Chieffo declined to handicap the prospects for LCFS legislation in the next Congress, whose political majorities are up for grabs. But she argued that “it’s not an exaggeration to say that the current House is the most anti-environmental chamber in U.S. history.

“In the area of climate change,” Chieffo continued, “the House has voted repeatedly to block EPA from regulating carbon emissions, even though their legal authority to do so has been affirmed by the Roberts Supreme Court.”

Chieffo notes that there are “many mechanisms” available to curb carbon emissions, but scaling back the carbon intensity of transportation fuels “is especially important,” she said, “because they account for 80% of our oil dependence and a third of our annual carbon emissions. So, addressing that sector is a critical piece of any comprehensive climate change legislation.”

The LCFS Project is a collaboration of researchers from the University of California, the Oak Ridge National Laboratory, the International Food Policy Research Institute, Carnegie Mellon, and the Universities of the states of Illinois, California (Davis) and Maine.

Under its proposed framework, energy companies would be required to reduce their fuels’ average carbon intensity, which is measured as grams of CO2 per mega-joule of fuel energy.

The CI for each fuel would be calculated on a life-cycle basis, which means that all the energy expended to produce and distribute a fuel would be included in the measurement of its carbon footprint. And, “if you can decrease emissions anywhere along the life cycle, you would get a credit for it,” Sperling said.

For example, “some corn ethanol producers are starting to use cellulose from cobs and leaves, and anything they do to reduce their carbon footprint anywhere along the life cycle would result in credits,” Sperling pointed out.
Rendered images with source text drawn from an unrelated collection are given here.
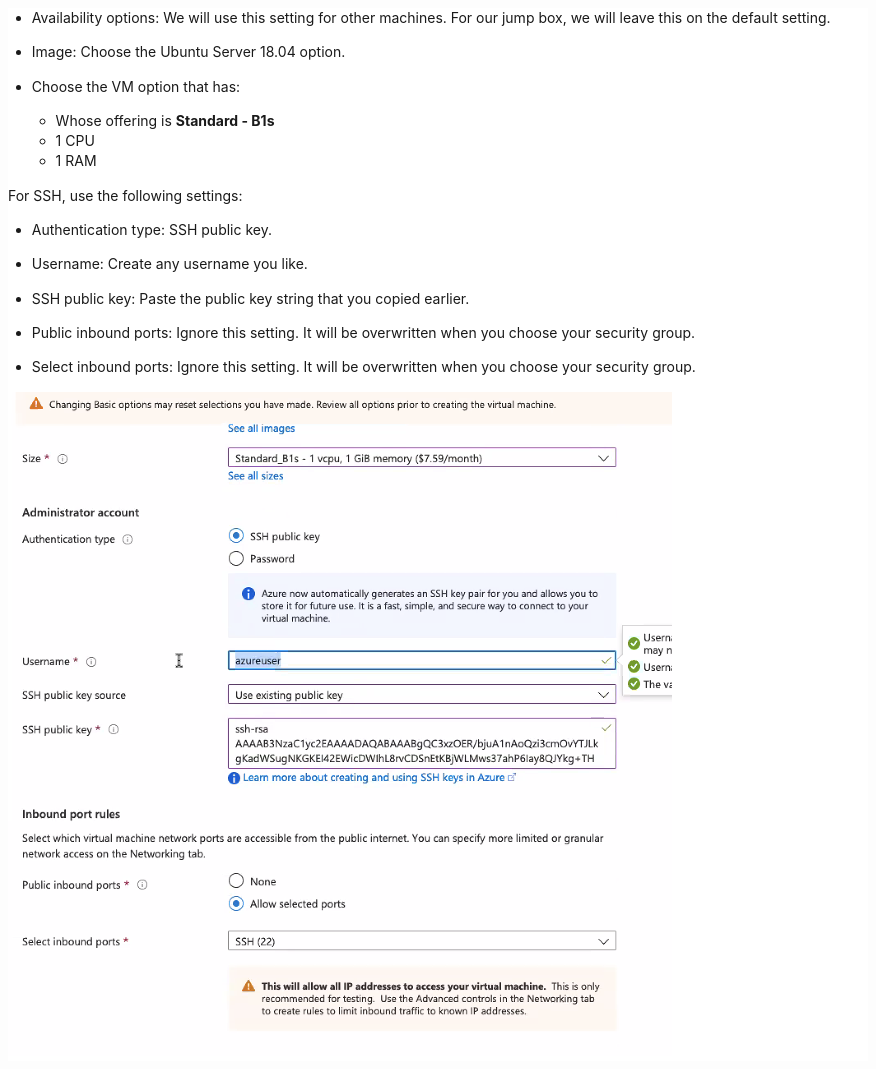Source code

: - Availability options: We will use this setting for other machines. For our jump box, we will leave this on the default setting.

- Image: Choose the Ubuntu Server 18.04 option.

- Choose the VM option that has:
  - Whose offering is **Standard - B1s**
  - 1 CPU
  - 1 RAM

For SSH, use the following settings: 

- Authentication type: SSH public key.

- Username: Create any username you like.

- SSH public key: Paste the public key string that you copied earlier.

- Public inbound ports: Ignore this setting. It will be overwritten when you choose your security group.

- Select inbound ports: Ignore this setting. It will be overwritten when you choose your security group.

![](/Images/JB2.png)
Credits generated through the program could be purchased by companies that want to quickly reduce the average CI of their fuels, with the LCFS goal for gasoline and diesel being a 10%-to-15% reduction by 2030.

Companies could also reduce their fuels’ CI by producing them from lower-CI feedstocks, diversifying into electricity or hydrogen production, or purchasing electric vehicles for company fleets.

The Technical Details:

The Project’s Technical Analysis report says that RFS2 alone would reduce GHG emissions by about 5% by 2035, but adds, “This reduction falls to 3.6% … after including an international land-use-change emissions factor to account for increased emissions from diverting land to energy production.”

That initial 5% “further declines to 1.1% after including the global rebound effect, meaning the additional gasoline consumption around the world that results from lower U.S. gasoline consumption slightly reducing world oil prices,” the technical analysis adds.

But “implementing an LCFS policy alongside RFS2 would achieve an additional 3.4% reduction in GHG emissions” even after accounting for land-use changes, the report projects.

Further Recommendations:

Other LCFS Project recommendations include: ensuring that the regulated community can “bank” as well as purchase carbon credits; adopting complementary policies to surmount any hurdles impeding the introduction of non-petroleum fuels; and devising incentives for refiners to buy lower-CI crude oil without discriminating against oil sands exported by Canada.